■ Information shown
----------
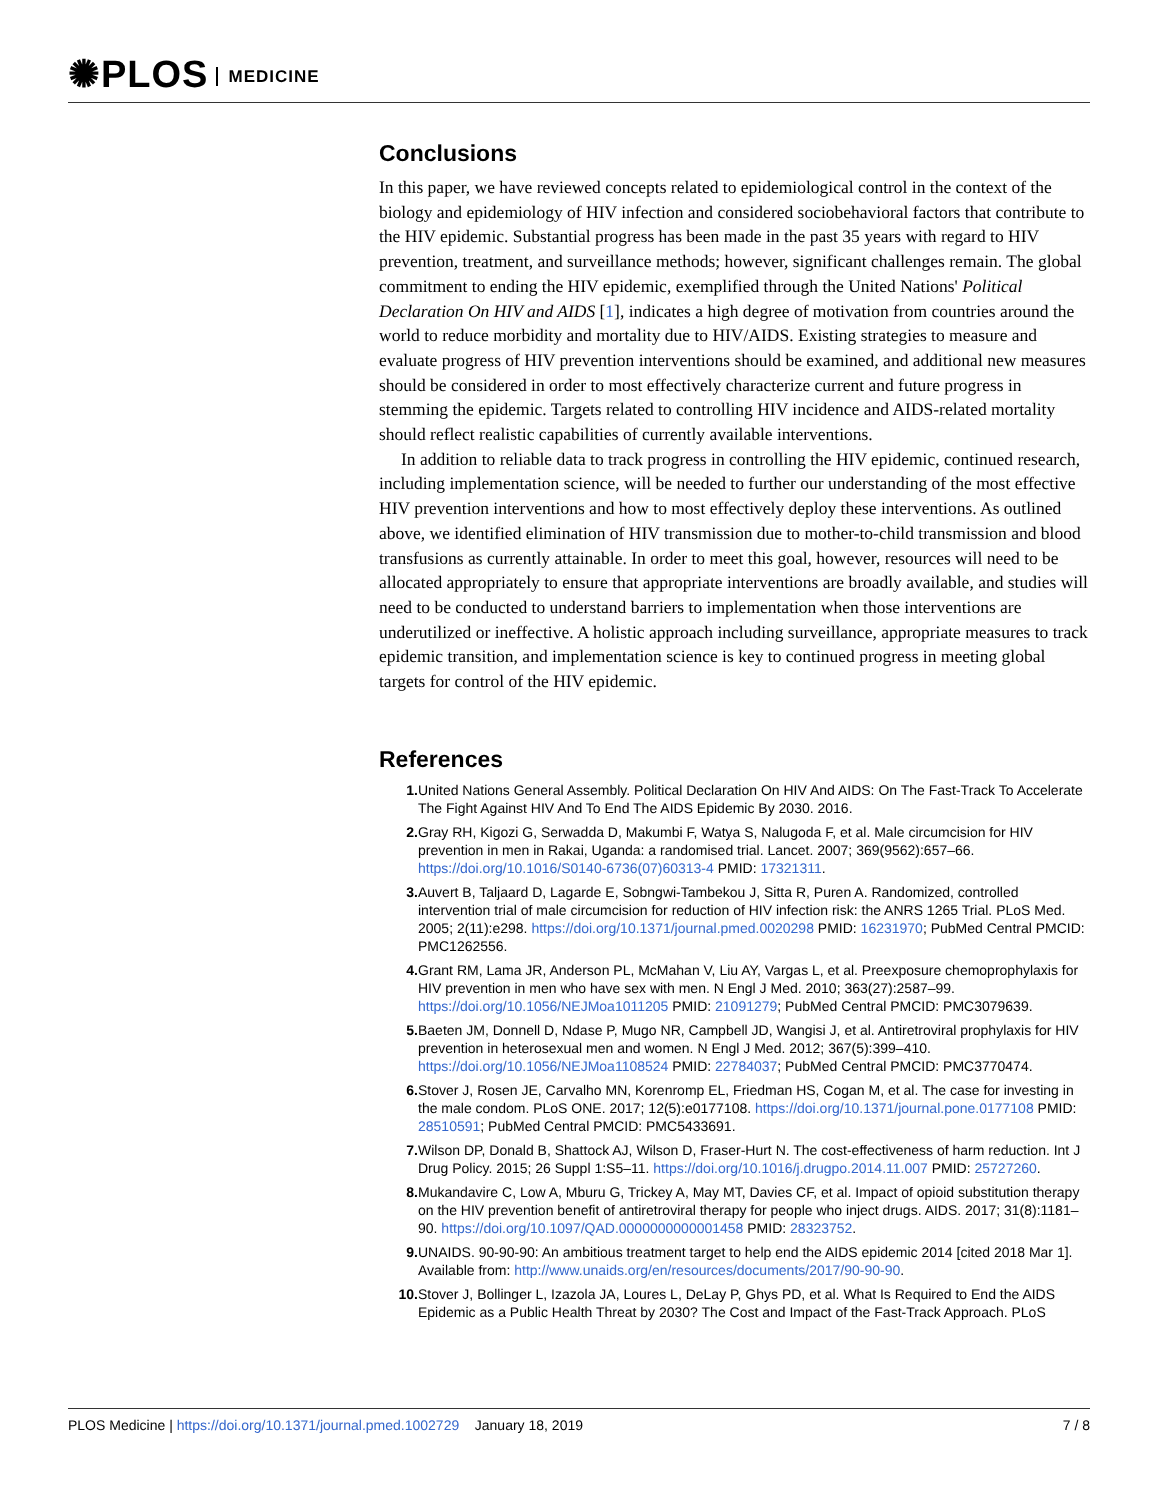✺PLOS MEDICINE
Conclusions
In this paper, we have reviewed concepts related to epidemiological control in the context of the biology and epidemiology of HIV infection and considered sociobehavioral factors that contribute to the HIV epidemic. Substantial progress has been made in the past 35 years with regard to HIV prevention, treatment, and surveillance methods; however, significant challenges remain. The global commitment to ending the HIV epidemic, exemplified through the United Nations' Political Declaration On HIV and AIDS [1], indicates a high degree of motivation from countries around the world to reduce morbidity and mortality due to HIV/AIDS. Existing strategies to measure and evaluate progress of HIV prevention interventions should be examined, and additional new measures should be considered in order to most effectively characterize current and future progress in stemming the epidemic. Targets related to controlling HIV incidence and AIDS-related mortality should reflect realistic capabilities of currently available interventions.
In addition to reliable data to track progress in controlling the HIV epidemic, continued research, including implementation science, will be needed to further our understanding of the most effective HIV prevention interventions and how to most effectively deploy these interventions. As outlined above, we identified elimination of HIV transmission due to mother-to-child transmission and blood transfusions as currently attainable. In order to meet this goal, however, resources will need to be allocated appropriately to ensure that appropriate interventions are broadly available, and studies will need to be conducted to understand barriers to implementation when those interventions are underutilized or ineffective. A holistic approach including surveillance, appropriate measures to track epidemic transition, and implementation science is key to continued progress in meeting global targets for control of the HIV epidemic.
References
1. United Nations General Assembly. Political Declaration On HIV And AIDS: On The Fast-Track To Accelerate The Fight Against HIV And To End The AIDS Epidemic By 2030. 2016.
2. Gray RH, Kigozi G, Serwadda D, Makumbi F, Watya S, Nalugoda F, et al. Male circumcision for HIV prevention in men in Rakai, Uganda: a randomised trial. Lancet. 2007; 369(9562):657–66. https://doi.org/10.1016/S0140-6736(07)60313-4 PMID: 17321311.
3. Auvert B, Taljaard D, Lagarde E, Sobngwi-Tambekou J, Sitta R, Puren A. Randomized, controlled intervention trial of male circumcision for reduction of HIV infection risk: the ANRS 1265 Trial. PLoS Med. 2005; 2(11):e298. https://doi.org/10.1371/journal.pmed.0020298 PMID: 16231970; PubMed Central PMCID: PMC1262556.
4. Grant RM, Lama JR, Anderson PL, McMahan V, Liu AY, Vargas L, et al. Preexposure chemoprophylaxis for HIV prevention in men who have sex with men. N Engl J Med. 2010; 363(27):2587–99. https://doi.org/10.1056/NEJMoa1011205 PMID: 21091279; PubMed Central PMCID: PMC3079639.
5. Baeten JM, Donnell D, Ndase P, Mugo NR, Campbell JD, Wangisi J, et al. Antiretroviral prophylaxis for HIV prevention in heterosexual men and women. N Engl J Med. 2012; 367(5):399–410. https://doi.org/10.1056/NEJMoa1108524 PMID: 22784037; PubMed Central PMCID: PMC3770474.
6. Stover J, Rosen JE, Carvalho MN, Korenromp EL, Friedman HS, Cogan M, et al. The case for investing in the male condom. PLoS ONE. 2017; 12(5):e0177108. https://doi.org/10.1371/journal.pone.0177108 PMID: 28510591; PubMed Central PMCID: PMC5433691.
7. Wilson DP, Donald B, Shattock AJ, Wilson D, Fraser-Hurt N. The cost-effectiveness of harm reduction. Int J Drug Policy. 2015; 26 Suppl 1:S5–11. https://doi.org/10.1016/j.drugpo.2014.11.007 PMID: 25727260.
8. Mukandavire C, Low A, Mburu G, Trickey A, May MT, Davies CF, et al. Impact of opioid substitution therapy on the HIV prevention benefit of antiretroviral therapy for people who inject drugs. AIDS. 2017; 31(8):1181–90. https://doi.org/10.1097/QAD.0000000000001458 PMID: 28323752.
9. UNAIDS. 90-90-90: An ambitious treatment target to help end the AIDS epidemic 2014 [cited 2018 Mar 1]. Available from: http://www.unaids.org/en/resources/documents/2017/90-90-90.
10. Stover J, Bollinger L, Izazola JA, Loures L, DeLay P, Ghys PD, et al. What Is Required to End the AIDS Epidemic as a Public Health Threat by 2030? The Cost and Impact of the Fast-Track Approach. PLoS
PLOS Medicine | https://doi.org/10.1371/journal.pmed.1002729 January 18, 2019 7 / 8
----------
■ Work order
Repeat the material above in full and unchanged, minus its images.

■ Answer box
✺PLOS MEDICINE
Conclusions
In this paper, we have reviewed concepts related to epidemiological control in the context of the biology and epidemiology of HIV infection and considered sociobehavioral factors that contribute to the HIV epidemic. Substantial progress has been made in the past 35 years with regard to HIV prevention, treatment, and surveillance methods; however, significant challenges remain. The global commitment to ending the HIV epidemic, exemplified through the United Nations' Political Declaration On HIV and AIDS [1], indicates a high degree of motivation from countries around the world to reduce morbidity and mortality due to HIV/AIDS. Existing strategies to measure and evaluate progress of HIV prevention interventions should be examined, and additional new measures should be considered in order to most effectively characterize current and future progress in stemming the epidemic. Targets related to controlling HIV incidence and AIDS-related mortality should reflect realistic capabilities of currently available interventions.
In addition to reliable data to track progress in controlling the HIV epidemic, continued research, including implementation science, will be needed to further our understanding of the most effective HIV prevention interventions and how to most effectively deploy these interventions. As outlined above, we identified elimination of HIV transmission due to mother-to-child transmission and blood transfusions as currently attainable. In order to meet this goal, however, resources will need to be allocated appropriately to ensure that appropriate interventions are broadly available, and studies will need to be conducted to understand barriers to implementation when those interventions are underutilized or ineffective. A holistic approach including surveillance, appropriate measures to track epidemic transition, and implementation science is key to continued progress in meeting global targets for control of the HIV epidemic.
References
1. United Nations General Assembly. Political Declaration On HIV And AIDS: On The Fast-Track To Accelerate The Fight Against HIV And To End The AIDS Epidemic By 2030. 2016.
2. Gray RH, Kigozi G, Serwadda D, Makumbi F, Watya S, Nalugoda F, et al. Male circumcision for HIV prevention in men in Rakai, Uganda: a randomised trial. Lancet. 2007; 369(9562):657–66. https://doi.org/10.1016/S0140-6736(07)60313-4 PMID: 17321311.
3. Auvert B, Taljaard D, Lagarde E, Sobngwi-Tambekou J, Sitta R, Puren A. Randomized, controlled intervention trial of male circumcision for reduction of HIV infection risk: the ANRS 1265 Trial. PLoS Med. 2005; 2(11):e298. https://doi.org/10.1371/journal.pmed.0020298 PMID: 16231970; PubMed Central PMCID: PMC1262556.
4. Grant RM, Lama JR, Anderson PL, McMahan V, Liu AY, Vargas L, et al. Preexposure chemoprophylaxis for HIV prevention in men who have sex with men. N Engl J Med. 2010; 363(27):2587–99. https://doi.org/10.1056/NEJMoa1011205 PMID: 21091279; PubMed Central PMCID: PMC3079639.
5. Baeten JM, Donnell D, Ndase P, Mugo NR, Campbell JD, Wangisi J, et al. Antiretroviral prophylaxis for HIV prevention in heterosexual men and women. N Engl J Med. 2012; 367(5):399–410. https://doi.org/10.1056/NEJMoa1108524 PMID: 22784037; PubMed Central PMCID: PMC3770474.
6. Stover J, Rosen JE, Carvalho MN, Korenromp EL, Friedman HS, Cogan M, et al. The case for investing in the male condom. PLoS ONE. 2017; 12(5):e0177108. https://doi.org/10.1371/journal.pone.0177108 PMID: 28510591; PubMed Central PMCID: PMC5433691.
7. Wilson DP, Donald B, Shattock AJ, Wilson D, Fraser-Hurt N. The cost-effectiveness of harm reduction. Int J Drug Policy. 2015; 26 Suppl 1:S5–11. https://doi.org/10.1016/j.drugpo.2014.11.007 PMID: 25727260.
8. Mukandavire C, Low A, Mburu G, Trickey A, May MT, Davies CF, et al. Impact of opioid substitution therapy on the HIV prevention benefit of antiretroviral therapy for people who inject drugs. AIDS. 2017; 31(8):1181–90. https://doi.org/10.1097/QAD.0000000000001458 PMID: 28323752.
9. UNAIDS. 90-90-90: An ambitious treatment target to help end the AIDS epidemic 2014 [cited 2018 Mar 1]. Available from: http://www.unaids.org/en/resources/documents/2017/90-90-90.
10. Stover J, Bollinger L, Izazola JA, Loures L, DeLay P, Ghys PD, et al. What Is Required to End the AIDS Epidemic as a Public Health Threat by 2030? The Cost and Impact of the Fast-Track Approach. PLoS
PLOS Medicine | https://doi.org/10.1371/journal.pmed.1002729 January 18, 2019 7 / 8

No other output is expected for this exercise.